Readers in Australia (and no doubt a few overseas) may be aware of an ongoing story concerning anti-sexploitation campaigner Melinda Tankard Reist, known also as MTR. Tankard Reist has engaged in a public awareness campaign, through her community group Collective Shout, about the encroachments of the sex industry into various elements of popular culture, with a special focus on its impact on the formation of the thought and behavioural patterns of adolescents. Whilst receiving a lot of grassroots support, Tankard Reist has recently been subject to two types of responses (another post is needed on the significance of the fact that these responses were delivered in an online format), neither of which have any bearing whatsoever on the arguments she puts forward on the issue of sexploitation.
The first was a series of personal attacks via social media, which included threats against her own person (including sexual assault), or a series of slurs of a sexual nature. As an example of this, a post on an Australian Broadcasting Corporation website mentions a children’s scriptwriter who requested naked pictures of Tankard Reist as she was “rootable in that religious feminist way”. The nature of this comment segues into the second type of response, refuting her claim as a feminist because she is pro-life, christian and is therefore only a conservative and fundamentalist (Tankard Reist has claimed that at least 10 online articles on her have deployed this line of argument).
Interestingly, in recent days, a number of feminist writers have publicly come out in defense of Tankard Reist, none of whom are christian and some of whom even reject her pro-life stance. Exemplars include Renate Klein and Susan Hawthorne of the feminist publishing house, Spinifex Press, and legal academic Cathy Sherry. A small but significant rift appears to be emerging within contemporary feminism with Tankard Reist being the point of departure. The question to ask is: what can account for this convergence between some elements of feminism and Tankard Reist? Two preliminary answers would be put forward in this post.
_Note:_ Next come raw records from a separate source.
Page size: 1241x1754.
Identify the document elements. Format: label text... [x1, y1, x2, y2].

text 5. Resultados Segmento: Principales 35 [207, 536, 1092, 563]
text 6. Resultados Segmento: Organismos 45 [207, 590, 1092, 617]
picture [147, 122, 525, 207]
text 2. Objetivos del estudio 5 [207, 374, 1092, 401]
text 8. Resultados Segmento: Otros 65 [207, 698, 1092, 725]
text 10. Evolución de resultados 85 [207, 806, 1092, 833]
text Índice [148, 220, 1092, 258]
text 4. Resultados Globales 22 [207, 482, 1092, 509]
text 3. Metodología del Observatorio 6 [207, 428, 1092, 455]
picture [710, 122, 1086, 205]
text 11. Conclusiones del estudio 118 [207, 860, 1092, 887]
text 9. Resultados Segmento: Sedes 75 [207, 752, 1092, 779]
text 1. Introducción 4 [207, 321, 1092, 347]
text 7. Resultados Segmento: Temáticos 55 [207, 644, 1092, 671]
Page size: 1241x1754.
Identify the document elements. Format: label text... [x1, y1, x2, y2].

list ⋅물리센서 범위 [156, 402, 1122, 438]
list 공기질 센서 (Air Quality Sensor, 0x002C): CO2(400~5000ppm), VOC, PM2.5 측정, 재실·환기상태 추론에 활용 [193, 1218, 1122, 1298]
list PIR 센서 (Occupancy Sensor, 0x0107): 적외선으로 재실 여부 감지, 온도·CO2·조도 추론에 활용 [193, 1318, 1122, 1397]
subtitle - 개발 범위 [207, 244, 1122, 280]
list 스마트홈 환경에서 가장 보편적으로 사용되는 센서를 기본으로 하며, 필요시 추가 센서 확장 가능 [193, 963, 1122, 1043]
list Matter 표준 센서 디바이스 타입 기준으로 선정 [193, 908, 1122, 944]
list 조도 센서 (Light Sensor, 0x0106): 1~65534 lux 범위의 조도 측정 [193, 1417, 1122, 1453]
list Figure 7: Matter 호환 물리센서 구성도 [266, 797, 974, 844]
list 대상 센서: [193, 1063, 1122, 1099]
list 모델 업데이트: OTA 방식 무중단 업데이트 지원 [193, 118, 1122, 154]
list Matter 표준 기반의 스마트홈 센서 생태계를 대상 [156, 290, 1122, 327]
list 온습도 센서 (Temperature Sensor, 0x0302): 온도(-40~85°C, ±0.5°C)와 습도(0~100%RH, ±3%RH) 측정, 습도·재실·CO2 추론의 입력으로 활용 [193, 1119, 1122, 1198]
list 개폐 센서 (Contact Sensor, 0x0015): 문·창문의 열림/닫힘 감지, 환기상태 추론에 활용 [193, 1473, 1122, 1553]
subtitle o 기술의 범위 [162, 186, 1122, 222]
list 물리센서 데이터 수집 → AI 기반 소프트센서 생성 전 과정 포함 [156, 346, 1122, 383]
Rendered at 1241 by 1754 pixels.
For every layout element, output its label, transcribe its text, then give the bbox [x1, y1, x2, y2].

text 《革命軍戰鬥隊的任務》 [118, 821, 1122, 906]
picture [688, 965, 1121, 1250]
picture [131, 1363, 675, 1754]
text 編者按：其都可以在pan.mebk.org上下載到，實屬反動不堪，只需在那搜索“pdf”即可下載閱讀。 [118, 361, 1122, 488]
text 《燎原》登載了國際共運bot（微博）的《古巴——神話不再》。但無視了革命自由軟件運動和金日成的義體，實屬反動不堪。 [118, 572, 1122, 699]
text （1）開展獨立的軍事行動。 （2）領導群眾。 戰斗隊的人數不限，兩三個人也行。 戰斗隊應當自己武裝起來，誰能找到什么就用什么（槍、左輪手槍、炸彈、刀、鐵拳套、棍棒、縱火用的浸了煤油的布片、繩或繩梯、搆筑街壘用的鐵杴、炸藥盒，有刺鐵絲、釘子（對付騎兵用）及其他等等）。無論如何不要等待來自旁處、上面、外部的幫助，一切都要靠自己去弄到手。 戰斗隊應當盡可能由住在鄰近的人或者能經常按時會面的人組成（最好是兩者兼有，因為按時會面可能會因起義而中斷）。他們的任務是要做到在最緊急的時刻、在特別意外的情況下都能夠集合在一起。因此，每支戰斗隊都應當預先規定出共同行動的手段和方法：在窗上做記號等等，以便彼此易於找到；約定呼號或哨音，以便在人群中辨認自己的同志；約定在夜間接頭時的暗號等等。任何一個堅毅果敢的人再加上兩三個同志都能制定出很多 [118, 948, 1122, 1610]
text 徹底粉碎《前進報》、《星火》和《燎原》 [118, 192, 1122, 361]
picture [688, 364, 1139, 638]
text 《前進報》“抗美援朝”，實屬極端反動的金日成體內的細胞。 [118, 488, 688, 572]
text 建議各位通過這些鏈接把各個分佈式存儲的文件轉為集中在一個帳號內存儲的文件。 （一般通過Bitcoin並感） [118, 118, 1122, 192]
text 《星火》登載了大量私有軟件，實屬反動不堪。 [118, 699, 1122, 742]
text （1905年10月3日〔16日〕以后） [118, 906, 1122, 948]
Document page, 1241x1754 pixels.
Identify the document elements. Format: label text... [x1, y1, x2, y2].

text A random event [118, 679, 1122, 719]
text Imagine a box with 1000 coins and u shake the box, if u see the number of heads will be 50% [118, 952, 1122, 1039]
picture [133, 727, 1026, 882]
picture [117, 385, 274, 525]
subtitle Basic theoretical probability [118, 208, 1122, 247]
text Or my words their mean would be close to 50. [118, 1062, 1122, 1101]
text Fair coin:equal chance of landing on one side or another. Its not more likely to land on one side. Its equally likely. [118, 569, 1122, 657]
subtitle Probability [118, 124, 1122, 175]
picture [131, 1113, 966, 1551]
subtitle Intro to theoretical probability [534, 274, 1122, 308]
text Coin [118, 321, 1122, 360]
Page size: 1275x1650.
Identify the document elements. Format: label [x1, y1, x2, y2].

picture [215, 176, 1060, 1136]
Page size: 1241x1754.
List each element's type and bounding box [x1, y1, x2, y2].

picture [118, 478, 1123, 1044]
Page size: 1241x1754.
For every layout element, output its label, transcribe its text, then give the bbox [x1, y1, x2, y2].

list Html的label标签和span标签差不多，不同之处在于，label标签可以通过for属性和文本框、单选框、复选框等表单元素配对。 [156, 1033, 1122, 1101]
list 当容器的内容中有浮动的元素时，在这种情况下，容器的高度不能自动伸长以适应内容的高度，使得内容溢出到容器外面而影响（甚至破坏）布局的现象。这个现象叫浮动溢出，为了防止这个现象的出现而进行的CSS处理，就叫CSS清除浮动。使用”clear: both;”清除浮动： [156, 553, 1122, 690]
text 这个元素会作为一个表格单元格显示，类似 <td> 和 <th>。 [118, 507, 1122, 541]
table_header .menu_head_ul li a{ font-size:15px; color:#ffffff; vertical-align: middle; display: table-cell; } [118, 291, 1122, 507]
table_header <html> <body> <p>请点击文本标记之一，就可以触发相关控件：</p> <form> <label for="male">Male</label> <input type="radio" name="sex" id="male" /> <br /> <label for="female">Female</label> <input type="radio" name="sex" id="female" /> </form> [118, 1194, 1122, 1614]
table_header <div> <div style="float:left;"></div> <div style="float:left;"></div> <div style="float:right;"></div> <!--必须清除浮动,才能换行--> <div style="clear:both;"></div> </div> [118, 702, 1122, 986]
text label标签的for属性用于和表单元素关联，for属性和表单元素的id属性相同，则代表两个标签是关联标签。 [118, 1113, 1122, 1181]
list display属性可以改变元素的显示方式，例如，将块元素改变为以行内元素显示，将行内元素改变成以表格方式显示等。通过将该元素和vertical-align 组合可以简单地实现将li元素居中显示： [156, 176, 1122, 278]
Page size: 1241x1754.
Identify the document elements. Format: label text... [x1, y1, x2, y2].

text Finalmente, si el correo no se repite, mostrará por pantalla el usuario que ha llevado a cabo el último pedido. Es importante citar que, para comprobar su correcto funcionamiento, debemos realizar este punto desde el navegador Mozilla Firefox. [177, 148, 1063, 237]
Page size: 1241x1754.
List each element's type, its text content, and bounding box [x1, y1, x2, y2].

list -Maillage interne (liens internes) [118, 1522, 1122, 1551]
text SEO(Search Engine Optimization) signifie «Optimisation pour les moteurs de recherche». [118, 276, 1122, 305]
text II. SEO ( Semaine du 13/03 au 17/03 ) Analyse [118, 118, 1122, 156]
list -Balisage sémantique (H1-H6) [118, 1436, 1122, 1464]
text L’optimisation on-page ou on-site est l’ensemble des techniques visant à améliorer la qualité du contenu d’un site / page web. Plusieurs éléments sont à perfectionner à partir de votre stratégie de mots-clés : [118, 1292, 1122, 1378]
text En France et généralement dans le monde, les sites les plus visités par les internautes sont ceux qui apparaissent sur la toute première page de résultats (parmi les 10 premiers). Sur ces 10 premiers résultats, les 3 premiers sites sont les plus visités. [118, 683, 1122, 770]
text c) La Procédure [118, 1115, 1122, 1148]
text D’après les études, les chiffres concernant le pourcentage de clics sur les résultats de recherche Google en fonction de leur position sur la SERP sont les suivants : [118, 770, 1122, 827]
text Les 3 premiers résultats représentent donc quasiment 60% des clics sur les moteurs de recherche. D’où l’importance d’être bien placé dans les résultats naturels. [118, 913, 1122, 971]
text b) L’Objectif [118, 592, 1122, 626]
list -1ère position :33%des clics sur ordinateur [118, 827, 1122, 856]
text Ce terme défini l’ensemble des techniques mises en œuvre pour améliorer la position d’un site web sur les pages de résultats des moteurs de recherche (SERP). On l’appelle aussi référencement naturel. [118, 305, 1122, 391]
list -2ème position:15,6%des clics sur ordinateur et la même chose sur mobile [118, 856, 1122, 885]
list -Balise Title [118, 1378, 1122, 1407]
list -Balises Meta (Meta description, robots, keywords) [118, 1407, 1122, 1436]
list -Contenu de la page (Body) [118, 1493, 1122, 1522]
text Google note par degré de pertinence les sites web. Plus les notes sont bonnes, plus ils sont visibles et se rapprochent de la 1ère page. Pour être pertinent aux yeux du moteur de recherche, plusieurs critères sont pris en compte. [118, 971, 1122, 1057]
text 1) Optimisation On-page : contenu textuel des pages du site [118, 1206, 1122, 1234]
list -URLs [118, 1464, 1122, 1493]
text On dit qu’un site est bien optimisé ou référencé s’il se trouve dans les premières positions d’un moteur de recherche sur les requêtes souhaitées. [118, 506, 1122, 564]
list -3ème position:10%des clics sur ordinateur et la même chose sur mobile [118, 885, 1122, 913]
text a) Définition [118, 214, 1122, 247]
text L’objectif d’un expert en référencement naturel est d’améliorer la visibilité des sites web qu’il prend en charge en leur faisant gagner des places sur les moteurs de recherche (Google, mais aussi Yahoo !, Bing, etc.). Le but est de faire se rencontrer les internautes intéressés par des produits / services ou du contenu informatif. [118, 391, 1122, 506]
One answer is that many of the feminists who reject the “pro-life feminist” label are, with varying degrees of acknowledgement, First-Wave Feminists. These are usually feminists who apply the principles of political Liberalism, emphasising the absolute primacy of individual autonomy and independence of women from any institutional restraint. In contrast to this, feminists who would be sympathetic to Tankard Reist, such as Klein and Hawthorne, evince tendencies of Second-Wave Feminists. Appearing in the 20th century, Second-Wave Feminists argue, as do Klein and Hawthorne, that the winning by women of individual autonomy masks other collective and structural concerns that further entrench the subordination of women. Primarily, as the implicit legitimacy given to the attacks-via-sexual-innuendo against Tankard Reist suggests, Second Wave Feminists are concerned that winning individual autonomy ignores the fact that the social structures within which an individual woman operates are shaped and determined by men (or a brutalised version of them) and that emancipation of women thus requires having a role in reshaping these structures. Secondarily, Second-Wave Feminists also operate on an epistemology that critiques the atomism of Liberal thought. For such feminists everyone, and woman in particular come to the knowledge of things by their relations with one another, and not merely by isolated, hermetically sealed cognitive calculation.
Another possible reason stems from the assertions of a minority position within feminism known as Standpoint Feminism. For the purposes of this post, this mode of Feminism presumes experience, rather than all-encompassing political programs, to be the primary source of knowledge. Because of the inevitable plurality of experiences, it is possible to conceive of multiple, equally valid forms of knowledge that may otherwise be obscured by what is mainstream. This would include multiple forms of feminism. Authors like Sherry evince tendencies of this mode of feminism when she criticises the club mentality of supposed feminist commentators, who demand submission to a fixed set of principles, deviation from which leads to arbitrary expulsion from the feminist club.
As part of their discipleship, Christians arguably need to discern the overlaps that can exist within these threads of Feminism, rather than resort to the same kind of blanket-lambasting to which Tankard Reist is subject. For even in circumstances where fundamental positions are at odds, it is possible at a philosophical and strategic level to form alliances with such feminists in a manner that still extends Christ’s reign. Admittedly, such feminists are hard to find, but as the episode over Melinda Tankard Reist evinces, such alliances are not impossible.